■ Requirement:
Among the following entries, how many lines hold the string "Sludge"? State only the number.

■ Task inputs:
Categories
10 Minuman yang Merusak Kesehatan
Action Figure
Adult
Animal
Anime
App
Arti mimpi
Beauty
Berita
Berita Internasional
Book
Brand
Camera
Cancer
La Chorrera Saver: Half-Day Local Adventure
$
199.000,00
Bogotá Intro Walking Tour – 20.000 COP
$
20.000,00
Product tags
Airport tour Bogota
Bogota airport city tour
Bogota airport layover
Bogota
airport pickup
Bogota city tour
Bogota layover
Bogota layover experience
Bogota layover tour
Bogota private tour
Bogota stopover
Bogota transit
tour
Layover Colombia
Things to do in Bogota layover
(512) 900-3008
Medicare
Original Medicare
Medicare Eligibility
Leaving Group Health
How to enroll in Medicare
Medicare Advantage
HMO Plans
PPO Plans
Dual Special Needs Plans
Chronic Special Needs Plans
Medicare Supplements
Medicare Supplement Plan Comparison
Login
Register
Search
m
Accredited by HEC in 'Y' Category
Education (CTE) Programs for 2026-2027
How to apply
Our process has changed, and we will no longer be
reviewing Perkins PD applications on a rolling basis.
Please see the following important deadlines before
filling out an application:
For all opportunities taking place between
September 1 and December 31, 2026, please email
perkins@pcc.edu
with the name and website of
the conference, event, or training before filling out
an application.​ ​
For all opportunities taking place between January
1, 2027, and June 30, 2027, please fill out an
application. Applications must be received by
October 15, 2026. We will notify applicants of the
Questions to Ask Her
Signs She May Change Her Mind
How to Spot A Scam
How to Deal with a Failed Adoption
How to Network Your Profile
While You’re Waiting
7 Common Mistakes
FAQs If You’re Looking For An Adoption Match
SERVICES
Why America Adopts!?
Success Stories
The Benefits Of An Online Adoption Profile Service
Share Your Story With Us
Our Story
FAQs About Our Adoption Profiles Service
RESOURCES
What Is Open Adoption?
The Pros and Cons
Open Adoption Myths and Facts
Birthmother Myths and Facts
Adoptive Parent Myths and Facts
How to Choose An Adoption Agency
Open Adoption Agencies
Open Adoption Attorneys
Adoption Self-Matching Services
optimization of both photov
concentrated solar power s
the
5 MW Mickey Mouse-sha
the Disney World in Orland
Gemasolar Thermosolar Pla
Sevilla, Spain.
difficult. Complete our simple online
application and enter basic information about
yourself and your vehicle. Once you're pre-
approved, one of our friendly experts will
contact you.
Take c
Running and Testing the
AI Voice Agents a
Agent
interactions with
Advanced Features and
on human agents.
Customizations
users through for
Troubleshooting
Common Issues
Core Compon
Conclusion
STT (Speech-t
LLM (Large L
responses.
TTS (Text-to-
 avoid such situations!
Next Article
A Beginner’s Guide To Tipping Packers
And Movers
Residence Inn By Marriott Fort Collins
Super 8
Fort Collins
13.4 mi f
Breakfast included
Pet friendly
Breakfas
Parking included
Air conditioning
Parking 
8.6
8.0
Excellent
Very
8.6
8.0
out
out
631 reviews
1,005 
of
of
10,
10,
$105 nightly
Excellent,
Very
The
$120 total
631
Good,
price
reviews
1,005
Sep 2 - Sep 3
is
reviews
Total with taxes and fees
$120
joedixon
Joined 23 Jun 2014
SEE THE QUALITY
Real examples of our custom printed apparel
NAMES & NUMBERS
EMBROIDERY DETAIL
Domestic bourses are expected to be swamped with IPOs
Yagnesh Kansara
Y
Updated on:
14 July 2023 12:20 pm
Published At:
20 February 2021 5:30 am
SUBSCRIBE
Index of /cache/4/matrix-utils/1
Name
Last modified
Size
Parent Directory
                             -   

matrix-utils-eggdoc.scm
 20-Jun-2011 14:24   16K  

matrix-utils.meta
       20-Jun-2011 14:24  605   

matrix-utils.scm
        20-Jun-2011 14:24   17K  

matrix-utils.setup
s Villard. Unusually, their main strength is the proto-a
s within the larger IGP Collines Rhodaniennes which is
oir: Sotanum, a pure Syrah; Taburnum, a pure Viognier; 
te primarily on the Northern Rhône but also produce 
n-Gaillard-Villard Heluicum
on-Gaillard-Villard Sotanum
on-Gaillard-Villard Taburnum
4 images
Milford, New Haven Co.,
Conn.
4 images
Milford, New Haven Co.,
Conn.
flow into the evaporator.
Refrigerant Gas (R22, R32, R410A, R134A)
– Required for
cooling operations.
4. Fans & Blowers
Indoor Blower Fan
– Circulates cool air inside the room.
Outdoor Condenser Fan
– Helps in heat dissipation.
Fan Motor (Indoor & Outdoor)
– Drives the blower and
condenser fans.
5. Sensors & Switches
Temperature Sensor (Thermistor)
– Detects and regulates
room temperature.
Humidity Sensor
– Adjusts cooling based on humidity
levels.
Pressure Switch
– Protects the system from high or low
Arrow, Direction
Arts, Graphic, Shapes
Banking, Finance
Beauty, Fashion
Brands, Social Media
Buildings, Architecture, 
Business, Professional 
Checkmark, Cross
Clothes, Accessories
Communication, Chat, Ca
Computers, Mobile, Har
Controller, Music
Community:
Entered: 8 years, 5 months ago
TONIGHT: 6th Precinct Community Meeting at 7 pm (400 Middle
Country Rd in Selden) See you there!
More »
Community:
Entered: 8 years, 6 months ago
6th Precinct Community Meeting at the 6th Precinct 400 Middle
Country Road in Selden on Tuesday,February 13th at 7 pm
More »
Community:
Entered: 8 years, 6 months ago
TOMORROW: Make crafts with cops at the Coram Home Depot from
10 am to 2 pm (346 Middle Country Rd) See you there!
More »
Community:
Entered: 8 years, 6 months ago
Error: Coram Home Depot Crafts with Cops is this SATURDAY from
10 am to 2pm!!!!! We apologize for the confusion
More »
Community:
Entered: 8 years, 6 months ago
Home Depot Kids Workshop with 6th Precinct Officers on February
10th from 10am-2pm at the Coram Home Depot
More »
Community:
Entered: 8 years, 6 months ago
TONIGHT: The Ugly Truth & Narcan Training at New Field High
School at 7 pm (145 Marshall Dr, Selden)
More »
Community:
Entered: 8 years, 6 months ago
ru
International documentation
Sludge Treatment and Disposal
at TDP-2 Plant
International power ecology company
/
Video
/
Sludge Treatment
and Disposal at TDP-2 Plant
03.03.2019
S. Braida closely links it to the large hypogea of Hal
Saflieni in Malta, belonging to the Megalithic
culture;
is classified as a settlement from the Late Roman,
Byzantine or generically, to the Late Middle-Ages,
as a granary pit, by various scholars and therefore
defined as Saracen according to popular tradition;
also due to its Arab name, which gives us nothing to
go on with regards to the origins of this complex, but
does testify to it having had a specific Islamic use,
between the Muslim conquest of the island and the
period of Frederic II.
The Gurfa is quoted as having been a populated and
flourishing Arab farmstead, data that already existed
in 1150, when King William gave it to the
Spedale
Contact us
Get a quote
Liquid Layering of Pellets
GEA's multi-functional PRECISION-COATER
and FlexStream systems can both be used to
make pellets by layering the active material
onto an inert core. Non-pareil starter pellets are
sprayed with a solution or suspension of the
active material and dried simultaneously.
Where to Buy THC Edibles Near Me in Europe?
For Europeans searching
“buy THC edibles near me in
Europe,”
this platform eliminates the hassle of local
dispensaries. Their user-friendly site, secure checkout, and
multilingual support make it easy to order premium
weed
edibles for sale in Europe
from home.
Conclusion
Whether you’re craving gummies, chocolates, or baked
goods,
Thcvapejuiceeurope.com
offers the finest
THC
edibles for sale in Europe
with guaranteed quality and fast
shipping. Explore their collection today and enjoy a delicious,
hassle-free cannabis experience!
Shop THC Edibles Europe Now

■ Response:
2